TEXTO MOSTRADO —
......
Fue así que las manecillas del reloj daban las 5:00 PM del 4 de Abril. El balón se movía desde el punto central del Tiburcio Carías Andino y en el ambiente se respiraba aire de campeón. Hector Vargas mandaba de arranque al delantero argentino Pablo Vásquez y nos daba un aviso de lo que podría deparar el encuentro, aprovechar el juego aéreo del atacante para hacer daño a los verdes, sin embargo la mas clara del sudamericano la tuvo en sus pies y no pasó más allá de ser un grito de gol ahogado.
Los primeros minutos de juego fueron de ida y vuelta, con un Marathon que parecía responderle al Olimpia sin embargo con el pasar de los minutos el empujón anímico no le ajustó a los verdolagas que se comenzaron a caer, se fueron quedando y Olimpia entendió el mensaje.
Los constantes balones hacia la banda derecha para aprovechar la desequilibrante velocidad de Romell Quioto fueron una inquietud para los defensores sampedranos, los leones generarían dos o tres acciones de peligro, una de ellas la de Vásquez quien controló el balón pero no logró rematar de la mejor manera, estuvo cerca Olimpia, pero hasta ahí.
El primer tiempo se diluía con un tinte de polémica luego de una jugada enredada entre Donis Escober y Diego Reyes que derivaría en dos cartulinas amarillas para los blancos del Olimpia, al parecer este episodio fue lo mas entretenido del primer tiempo y talvez de los 120 minutos.
En el segundo tiempo, los leones mermarían sus asedios y serían los verdes quienes se animarían aunque con cautela a buscar el partido, esta vez la más clara estuvo en los botines de Luis Ramírez quien sólo frente a Donis Escober no supo resolver y el guardameta olimpista salvó su cabaña de lo que parecía el 1-0.
......
MATERIAL PROPORCIONADO —
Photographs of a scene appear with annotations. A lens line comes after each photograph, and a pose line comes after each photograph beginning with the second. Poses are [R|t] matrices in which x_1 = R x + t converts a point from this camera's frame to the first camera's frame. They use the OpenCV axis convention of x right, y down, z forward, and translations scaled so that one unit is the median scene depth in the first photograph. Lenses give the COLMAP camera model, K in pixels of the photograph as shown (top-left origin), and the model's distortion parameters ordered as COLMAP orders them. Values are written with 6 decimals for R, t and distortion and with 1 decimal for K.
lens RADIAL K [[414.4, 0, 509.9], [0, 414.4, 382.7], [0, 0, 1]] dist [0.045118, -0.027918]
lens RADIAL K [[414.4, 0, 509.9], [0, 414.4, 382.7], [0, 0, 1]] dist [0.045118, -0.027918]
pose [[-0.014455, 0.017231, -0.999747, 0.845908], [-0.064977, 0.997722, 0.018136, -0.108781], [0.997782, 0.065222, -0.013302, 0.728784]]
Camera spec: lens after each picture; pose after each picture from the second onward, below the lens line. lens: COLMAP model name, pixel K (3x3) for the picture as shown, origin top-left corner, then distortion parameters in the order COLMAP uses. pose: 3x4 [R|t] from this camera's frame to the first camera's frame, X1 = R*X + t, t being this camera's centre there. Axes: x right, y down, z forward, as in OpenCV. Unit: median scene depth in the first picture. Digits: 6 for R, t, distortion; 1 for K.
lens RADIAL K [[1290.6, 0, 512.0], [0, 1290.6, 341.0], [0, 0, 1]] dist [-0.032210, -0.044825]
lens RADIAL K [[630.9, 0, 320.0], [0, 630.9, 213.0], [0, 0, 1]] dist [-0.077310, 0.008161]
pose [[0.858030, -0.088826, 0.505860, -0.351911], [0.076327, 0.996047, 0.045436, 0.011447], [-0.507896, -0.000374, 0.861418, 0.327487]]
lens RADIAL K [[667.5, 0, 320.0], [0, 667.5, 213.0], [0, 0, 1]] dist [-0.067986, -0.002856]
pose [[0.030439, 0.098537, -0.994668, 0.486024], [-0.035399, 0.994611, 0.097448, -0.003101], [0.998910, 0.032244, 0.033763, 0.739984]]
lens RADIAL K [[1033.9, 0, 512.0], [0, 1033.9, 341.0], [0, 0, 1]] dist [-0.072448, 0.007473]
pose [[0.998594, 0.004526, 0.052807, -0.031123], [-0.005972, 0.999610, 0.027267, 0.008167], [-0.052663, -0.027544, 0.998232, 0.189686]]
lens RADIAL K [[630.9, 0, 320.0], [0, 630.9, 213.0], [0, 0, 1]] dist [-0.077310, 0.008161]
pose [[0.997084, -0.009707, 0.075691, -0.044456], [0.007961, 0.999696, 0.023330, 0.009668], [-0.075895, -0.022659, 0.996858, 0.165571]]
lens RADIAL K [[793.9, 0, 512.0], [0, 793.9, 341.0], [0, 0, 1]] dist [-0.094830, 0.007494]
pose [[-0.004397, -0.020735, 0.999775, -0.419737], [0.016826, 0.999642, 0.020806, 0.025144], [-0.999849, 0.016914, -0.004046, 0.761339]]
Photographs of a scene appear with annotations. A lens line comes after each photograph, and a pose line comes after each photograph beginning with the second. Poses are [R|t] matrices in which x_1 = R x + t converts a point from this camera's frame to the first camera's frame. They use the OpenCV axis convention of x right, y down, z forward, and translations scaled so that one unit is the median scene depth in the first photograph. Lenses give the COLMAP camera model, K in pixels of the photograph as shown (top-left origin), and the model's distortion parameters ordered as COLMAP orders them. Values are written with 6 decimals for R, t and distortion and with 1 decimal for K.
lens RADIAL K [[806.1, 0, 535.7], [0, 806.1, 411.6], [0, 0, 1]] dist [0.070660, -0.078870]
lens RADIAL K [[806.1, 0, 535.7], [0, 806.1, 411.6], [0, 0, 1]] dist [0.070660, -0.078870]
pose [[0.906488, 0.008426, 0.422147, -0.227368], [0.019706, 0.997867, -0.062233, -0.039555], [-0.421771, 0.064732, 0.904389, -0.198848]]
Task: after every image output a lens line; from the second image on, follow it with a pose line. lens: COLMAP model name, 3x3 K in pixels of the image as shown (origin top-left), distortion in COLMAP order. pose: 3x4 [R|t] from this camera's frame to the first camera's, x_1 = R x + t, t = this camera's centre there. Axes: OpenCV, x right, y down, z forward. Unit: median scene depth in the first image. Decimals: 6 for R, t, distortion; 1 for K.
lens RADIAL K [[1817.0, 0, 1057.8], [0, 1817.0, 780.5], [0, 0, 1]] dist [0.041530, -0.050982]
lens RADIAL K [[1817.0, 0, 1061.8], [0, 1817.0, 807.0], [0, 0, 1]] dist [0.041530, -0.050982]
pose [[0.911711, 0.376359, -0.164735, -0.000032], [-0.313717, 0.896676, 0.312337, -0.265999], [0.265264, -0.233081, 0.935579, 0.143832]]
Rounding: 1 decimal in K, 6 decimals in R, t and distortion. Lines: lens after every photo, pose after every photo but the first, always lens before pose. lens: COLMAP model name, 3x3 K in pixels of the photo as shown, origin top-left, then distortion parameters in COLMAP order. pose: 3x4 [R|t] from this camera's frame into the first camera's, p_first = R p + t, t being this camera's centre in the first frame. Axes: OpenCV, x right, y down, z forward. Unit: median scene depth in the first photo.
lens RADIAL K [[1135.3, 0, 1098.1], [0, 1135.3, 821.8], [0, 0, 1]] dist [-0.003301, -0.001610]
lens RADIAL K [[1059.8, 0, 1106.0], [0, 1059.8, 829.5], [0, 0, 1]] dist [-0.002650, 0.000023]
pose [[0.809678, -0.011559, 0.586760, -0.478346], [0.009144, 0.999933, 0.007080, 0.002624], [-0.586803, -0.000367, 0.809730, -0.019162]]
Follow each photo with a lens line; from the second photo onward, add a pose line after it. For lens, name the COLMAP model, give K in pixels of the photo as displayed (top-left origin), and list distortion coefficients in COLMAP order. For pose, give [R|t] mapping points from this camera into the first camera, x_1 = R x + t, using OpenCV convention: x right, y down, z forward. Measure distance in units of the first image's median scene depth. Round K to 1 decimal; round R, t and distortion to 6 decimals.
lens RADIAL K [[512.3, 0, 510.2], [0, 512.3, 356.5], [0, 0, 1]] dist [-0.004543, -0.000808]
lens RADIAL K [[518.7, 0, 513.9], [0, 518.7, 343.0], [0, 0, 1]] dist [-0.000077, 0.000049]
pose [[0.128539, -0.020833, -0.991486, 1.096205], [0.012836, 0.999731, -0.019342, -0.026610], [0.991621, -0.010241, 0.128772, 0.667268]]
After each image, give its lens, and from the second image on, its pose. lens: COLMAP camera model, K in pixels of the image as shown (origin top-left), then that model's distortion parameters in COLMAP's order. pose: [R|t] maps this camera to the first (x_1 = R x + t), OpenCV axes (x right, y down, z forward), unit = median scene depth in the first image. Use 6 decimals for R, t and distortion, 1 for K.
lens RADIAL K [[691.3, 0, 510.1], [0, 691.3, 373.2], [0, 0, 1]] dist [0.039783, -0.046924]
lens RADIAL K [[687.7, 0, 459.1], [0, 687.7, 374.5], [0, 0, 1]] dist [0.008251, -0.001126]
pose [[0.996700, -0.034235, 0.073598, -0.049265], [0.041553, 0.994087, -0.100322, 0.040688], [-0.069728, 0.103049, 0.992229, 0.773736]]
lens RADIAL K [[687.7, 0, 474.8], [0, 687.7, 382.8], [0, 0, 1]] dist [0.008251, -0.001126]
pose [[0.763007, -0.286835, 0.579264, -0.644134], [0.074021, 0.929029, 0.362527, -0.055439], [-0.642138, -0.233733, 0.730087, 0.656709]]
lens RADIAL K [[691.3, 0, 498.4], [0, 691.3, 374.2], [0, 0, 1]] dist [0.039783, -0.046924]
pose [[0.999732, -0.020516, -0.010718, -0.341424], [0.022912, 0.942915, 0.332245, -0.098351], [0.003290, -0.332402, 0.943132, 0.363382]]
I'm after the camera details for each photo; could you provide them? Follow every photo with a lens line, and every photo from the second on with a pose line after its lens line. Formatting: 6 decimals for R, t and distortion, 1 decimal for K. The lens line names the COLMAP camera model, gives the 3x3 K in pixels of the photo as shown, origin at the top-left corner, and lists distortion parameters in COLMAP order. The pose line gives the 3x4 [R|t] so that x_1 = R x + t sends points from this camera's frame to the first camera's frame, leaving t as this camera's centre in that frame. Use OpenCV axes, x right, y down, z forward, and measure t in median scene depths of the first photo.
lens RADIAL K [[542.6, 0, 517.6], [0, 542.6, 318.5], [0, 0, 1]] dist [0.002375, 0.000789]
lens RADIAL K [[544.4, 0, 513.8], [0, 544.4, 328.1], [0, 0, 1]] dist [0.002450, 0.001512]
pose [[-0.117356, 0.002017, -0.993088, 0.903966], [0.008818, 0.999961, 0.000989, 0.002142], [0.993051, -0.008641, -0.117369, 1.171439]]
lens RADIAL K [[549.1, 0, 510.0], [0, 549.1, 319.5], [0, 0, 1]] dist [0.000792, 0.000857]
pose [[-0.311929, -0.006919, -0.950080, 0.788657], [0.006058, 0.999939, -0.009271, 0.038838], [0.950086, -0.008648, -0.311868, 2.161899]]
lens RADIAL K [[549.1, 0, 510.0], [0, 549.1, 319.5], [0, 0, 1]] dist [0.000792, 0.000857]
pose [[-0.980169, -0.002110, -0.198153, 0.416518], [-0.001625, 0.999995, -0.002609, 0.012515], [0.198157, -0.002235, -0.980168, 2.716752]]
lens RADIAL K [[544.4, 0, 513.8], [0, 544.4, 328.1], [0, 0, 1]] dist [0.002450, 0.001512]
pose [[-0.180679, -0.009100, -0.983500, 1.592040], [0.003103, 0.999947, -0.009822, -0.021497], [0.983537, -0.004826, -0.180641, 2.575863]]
......
TAREAS Y EJERCICIOS —
1 > Transcribe sin cambios el fragmento de la crónica del partido que se abre con las palabras "Los constantes balones" y se cierra con "pero hasta ahí.".
2 > ¿Qué personas se mencionan por su nombre en la crónica del partido?
3 > ¿Cómo se traduce al inglés esta oración de la crónica del partido: "Fue así que las manecillas del reloj daban las 5:00 PM del 4 de Abril."?

RESULTADOS —
1 >
Los constantes balones hacia la banda derecha para aprovechar la desequilibrante velocidad de Romell Quioto fueron una inquietud para los defensores sampedranos, los leones generarían dos o tres acciones de peligro, una de ellas la de Vásquez quien controló el balón pero no logró rematar de la mejor manera, estuvo cerca Olimpia, pero hasta ahí.

2 > Hector Vargas, Pablo Vásquez, Romell Quioto, Donis Escober, Diego Reyes, Luis Ramírez

3 > So it was that the hands of the clock struck 5:00 PM on April 4.